Search code examples
git

Why does git resend objects that already reside in the remote repository?


Prepare the repository

$ git init repo

$ cd repo

$ git config user.name username

$ git config user.email username@mail

$ head --bytes=100000000 < /dev/urandom > file

Create the remote master branch

$ git add file

$ git commit --message=initial\ commit
[master (root-commit) 6068e0d] initial commit
 1 file changed, 0 insertions(+), 0 deletions(-)
 create mode 100644 file

$ git rev-parse master
6068e0d0071bc76f31065ddb1ddbad0d46c635b8

$ git cat-file -p master
tree f9862a0f570f7a910a01ab1fa743d66407452fdd
author username <username@mail> 1719130146 +0300
committer username <username@mail> 1719130146 +0300

initial commit

$ git cat-file -p f9862a0f570f7a910a01ab1fa743d66407452fdd
100644 blob bbb3bfdf995b0d2eea02b1fed8688e886da134de    file

$ git cat-file -s bbb3bfdf995b0d2eea02b1fed8688e886da134de
100000000

$ time git push git@hostname:username/reponame.git master:master
Enumerating objects: 3, done.
Counting objects: 100% (3/3), done.
Delta compression using up to 20 threads
Compressing objects: 100% (2/2), done.
Writing objects: 100% (3/3), 95.40 MiB | 4.57 MiB/s, done.
Total 3 (delta 0), reused 0 (delta 0), pack-reused 0 (from 0)
To hostname:username/reponame.git
 * [new branch]      master -> master

real    0m22.503s
user    0m3.233s
sys 0m0.483s

Prepare the remote dev branch

$ git checkout -b dev

$ git rev-parse dev
6068e0d0071bc76f31065ddb1ddbad0d46c635b8

$ git cat-file -p dev
tree f9862a0f570f7a910a01ab1fa743d66407452fdd
author username <username@mail> 1719130146 +0300
committer username <username@mail> 1719130146 +0300

initial commit

$ time git push git@hostname:username/reponame.git dev:dev
Total 0 (delta 0), reused 0 (delta 0), pack-reused 0 (from 0)
To hostname:username/reponame.git
 * [new branch]      dev -> dev

real    0m1.671s
user    0m0.035s
sys 0m0.015s

At this point it is totally clear why the delta is zero and why it takes so little to push the dev branch.
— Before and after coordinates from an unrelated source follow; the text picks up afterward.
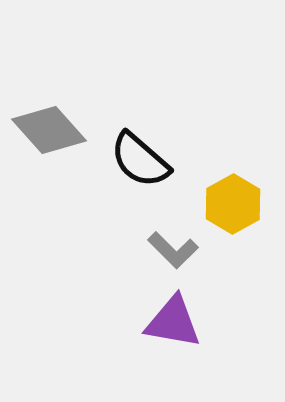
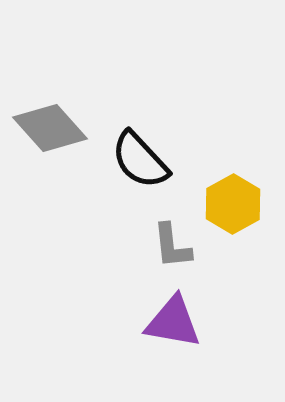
gray diamond: moved 1 px right, 2 px up
black semicircle: rotated 6 degrees clockwise
gray L-shape: moved 1 px left, 4 px up; rotated 39 degrees clockwise
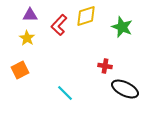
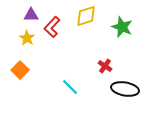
purple triangle: moved 1 px right
red L-shape: moved 7 px left, 2 px down
red cross: rotated 24 degrees clockwise
orange square: rotated 18 degrees counterclockwise
black ellipse: rotated 16 degrees counterclockwise
cyan line: moved 5 px right, 6 px up
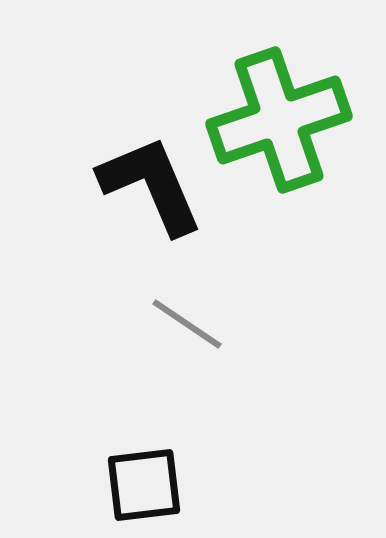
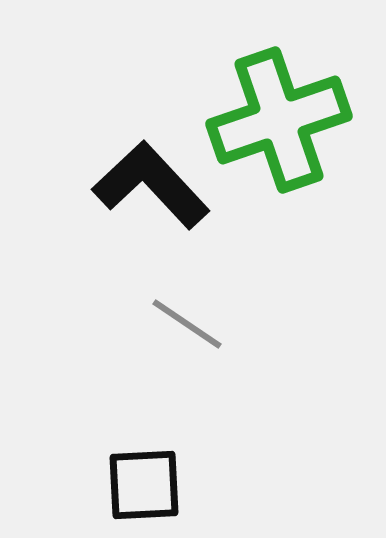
black L-shape: rotated 20 degrees counterclockwise
black square: rotated 4 degrees clockwise
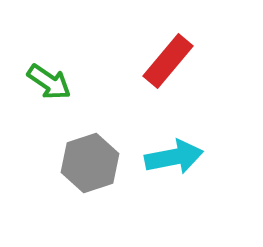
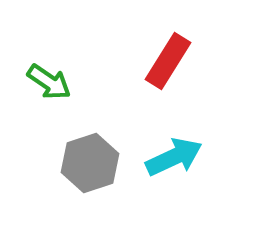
red rectangle: rotated 8 degrees counterclockwise
cyan arrow: rotated 14 degrees counterclockwise
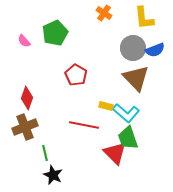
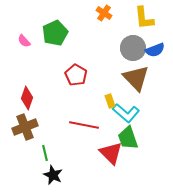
yellow rectangle: moved 4 px right, 5 px up; rotated 56 degrees clockwise
red triangle: moved 4 px left
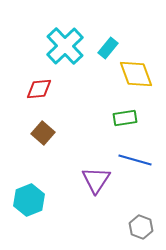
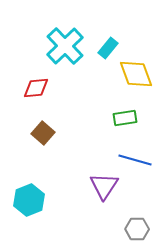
red diamond: moved 3 px left, 1 px up
purple triangle: moved 8 px right, 6 px down
gray hexagon: moved 4 px left, 2 px down; rotated 20 degrees counterclockwise
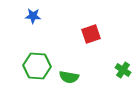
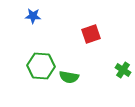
green hexagon: moved 4 px right
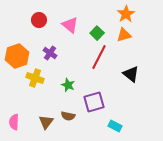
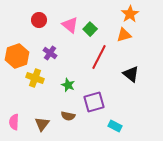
orange star: moved 4 px right
green square: moved 7 px left, 4 px up
brown triangle: moved 4 px left, 2 px down
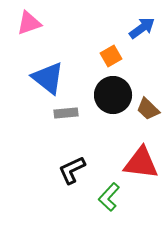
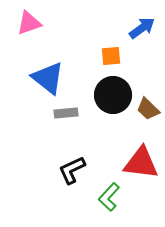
orange square: rotated 25 degrees clockwise
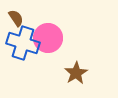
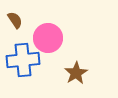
brown semicircle: moved 1 px left, 2 px down
blue cross: moved 17 px down; rotated 24 degrees counterclockwise
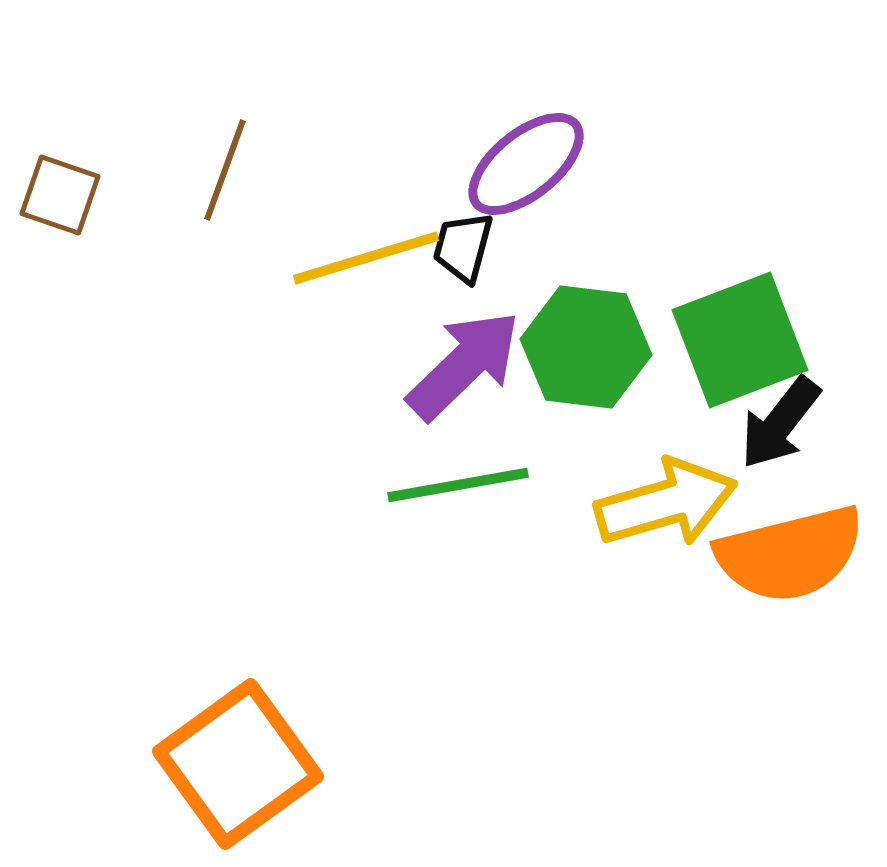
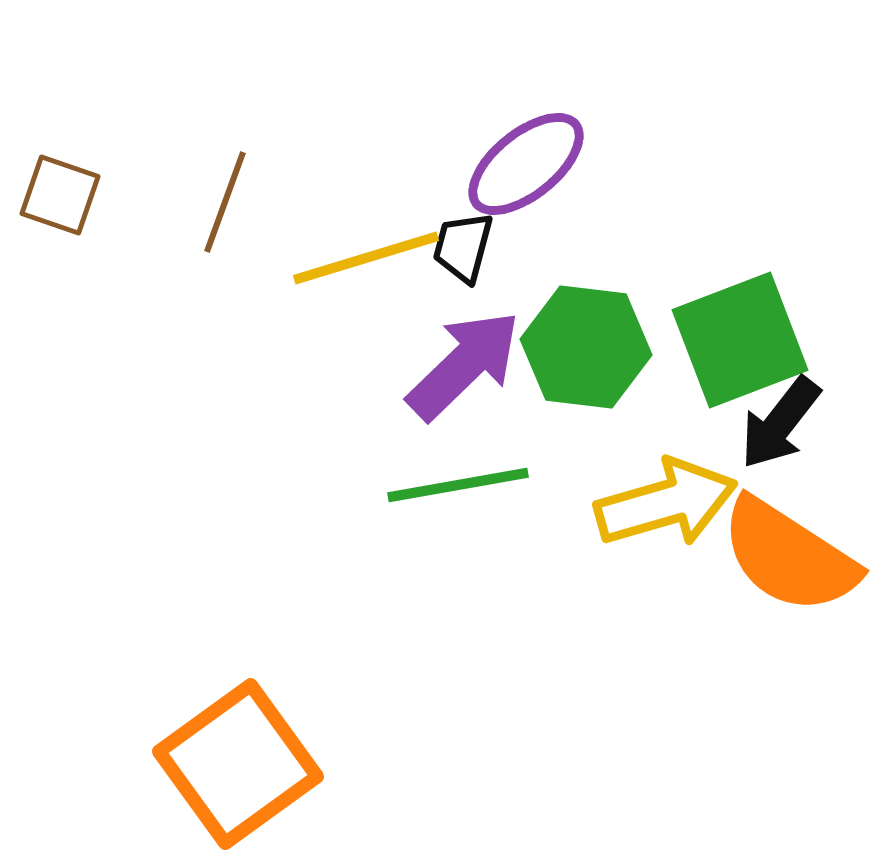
brown line: moved 32 px down
orange semicircle: moved 1 px left, 2 px down; rotated 47 degrees clockwise
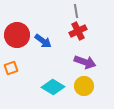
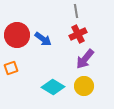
red cross: moved 3 px down
blue arrow: moved 2 px up
purple arrow: moved 3 px up; rotated 110 degrees clockwise
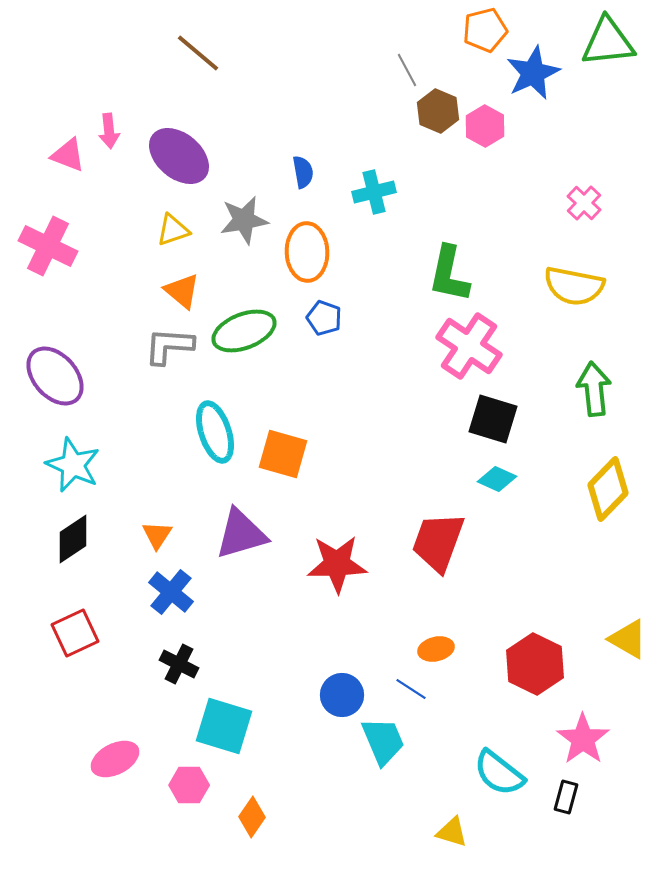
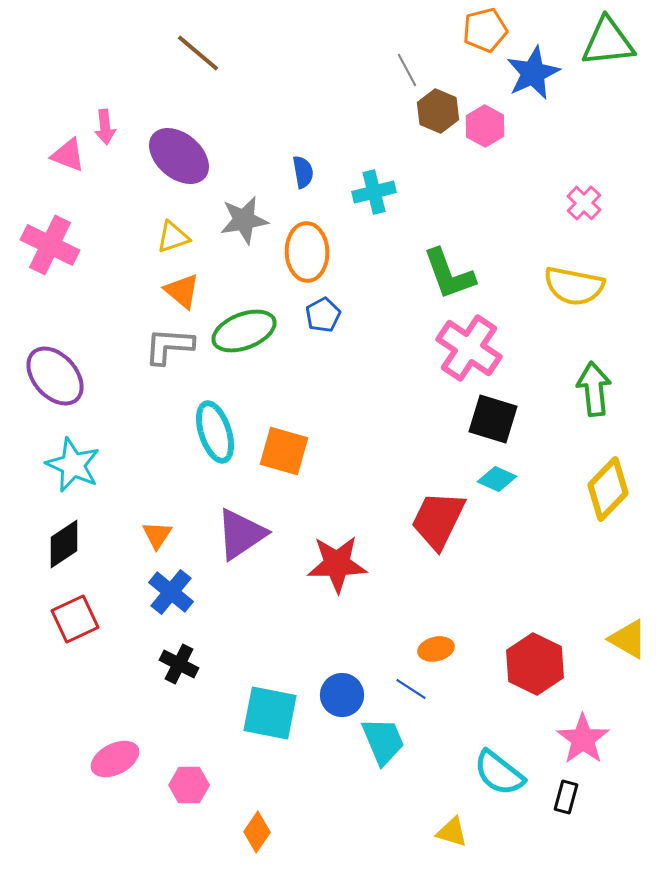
pink arrow at (109, 131): moved 4 px left, 4 px up
yellow triangle at (173, 230): moved 7 px down
pink cross at (48, 246): moved 2 px right, 1 px up
green L-shape at (449, 274): rotated 32 degrees counterclockwise
blue pentagon at (324, 318): moved 1 px left, 3 px up; rotated 24 degrees clockwise
pink cross at (469, 346): moved 2 px down
orange square at (283, 454): moved 1 px right, 3 px up
purple triangle at (241, 534): rotated 18 degrees counterclockwise
black diamond at (73, 539): moved 9 px left, 5 px down
red trapezoid at (438, 542): moved 22 px up; rotated 6 degrees clockwise
red square at (75, 633): moved 14 px up
cyan square at (224, 726): moved 46 px right, 13 px up; rotated 6 degrees counterclockwise
orange diamond at (252, 817): moved 5 px right, 15 px down
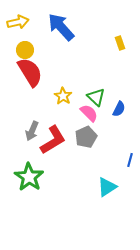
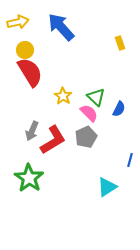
green star: moved 1 px down
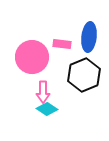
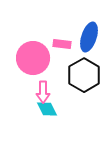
blue ellipse: rotated 12 degrees clockwise
pink circle: moved 1 px right, 1 px down
black hexagon: rotated 8 degrees counterclockwise
cyan diamond: rotated 30 degrees clockwise
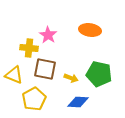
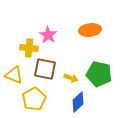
orange ellipse: rotated 15 degrees counterclockwise
blue diamond: rotated 45 degrees counterclockwise
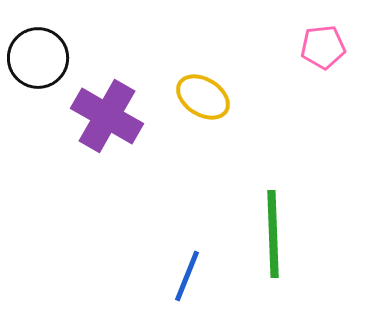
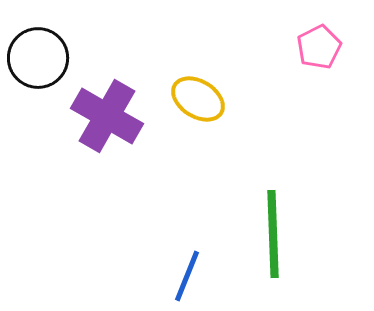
pink pentagon: moved 4 px left; rotated 21 degrees counterclockwise
yellow ellipse: moved 5 px left, 2 px down
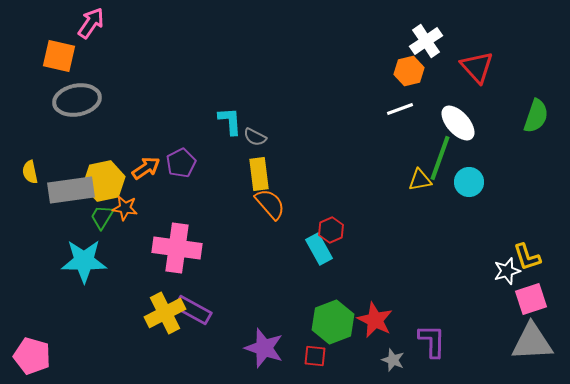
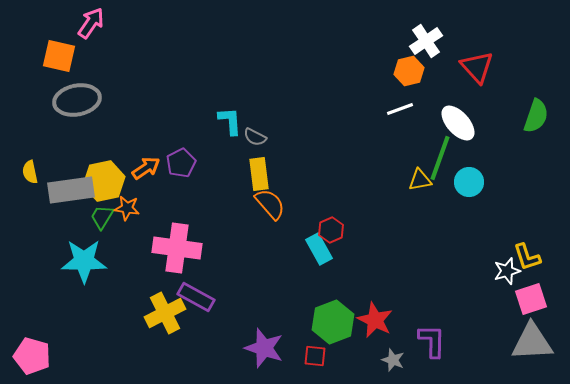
orange star: moved 2 px right
purple rectangle: moved 3 px right, 13 px up
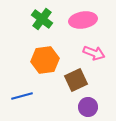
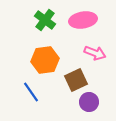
green cross: moved 3 px right, 1 px down
pink arrow: moved 1 px right
blue line: moved 9 px right, 4 px up; rotated 70 degrees clockwise
purple circle: moved 1 px right, 5 px up
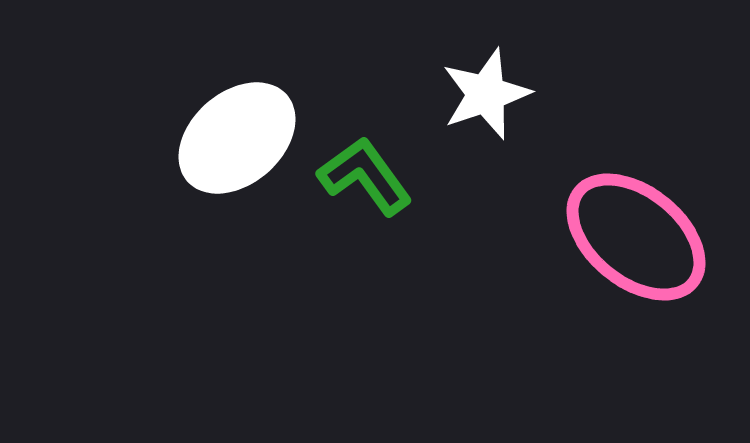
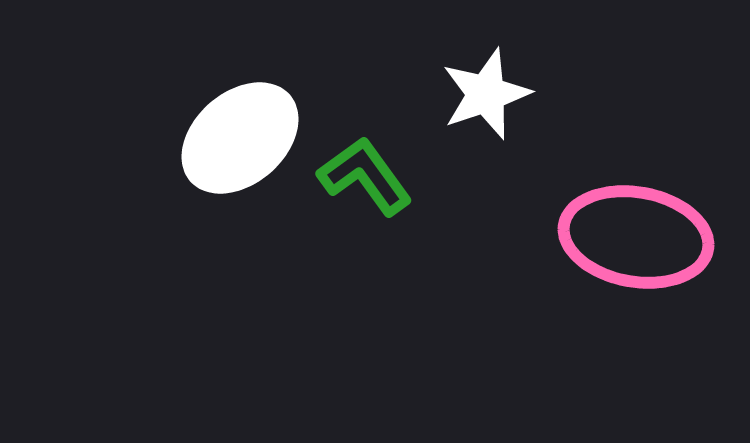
white ellipse: moved 3 px right
pink ellipse: rotated 29 degrees counterclockwise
Amending the initial dev commit both locally and remotely

$ git commit --amend --no-edit
[dev b15f0a6] initial commit
 Date: Sun Jun 23 11:09:06 2024 +0300
 1 file changed, 0 insertions(+), 0 deletions(-)
 create mode 100644 file

$ git rev-parse dev
b15f0a6c36463e6e8b28b63473c464fb2fbcc326

$ git cat-file -p dev
tree f9862a0f570f7a910a01ab1fa743d66407452fdd
author username <username@mail> 1719130146 +0300
committer username <username@mail> 1719131177 +0300

initial commit

# it still points to the f9862a0f570f7a910a01ab1fa743d66407452fdd tree as expected

$ time git push --force git@hostname:username/reponame.git dev:dev
Enumerating objects: 3, done.
Counting objects: 100% (3/3), done.
Delta compression using up to 20 threads
Compressing objects: 100% (2/2), done.
Writing objects: 100% (3/3), 95.40 MiB | 4.44 MiB/s, done.
Total 3 (delta 0), reused 0 (delta 0), pack-reused 0 (from 0)
To hostname:username/reponame.git
 + 6068e0d...b15f0a6 dev -> dev (forced update)

real    0m23.326s
user    0m3.202s
sys 0m0.507s

Why does it take so long if the remote repository is already aware of the f9862a0f570f7a910a01ab1fa743d66407452fdd tree and the bbb3bfdf995b0d2eea02b1fed8688e886da134de blob?


Solution

  • Neither the push nor the fetch protocol look outside the commit chain that is transferred to determine which objects are to be sent. Once a party has determined which commits must be sent, it sends all objects needed to cover the differences to the parent commits. It is never determined if such an object is already at the destination.

    For example, consider a change was made in a single file, then committed and pushed. Now in the next commit the change was simply reverted. At this point, HEAD's tree is identical to the grand-parent commit's tree and is already present at the server. The next push sends one commit, but nevertheless also the blob and tree because they make up the difference to the parent commit.

    Why does Git not look further? Because there is no limit where to stop the search. It would be necessary to enumerate all objects in the repository and to determine for each one if it is already at the destination. The client simply forgoes all this work.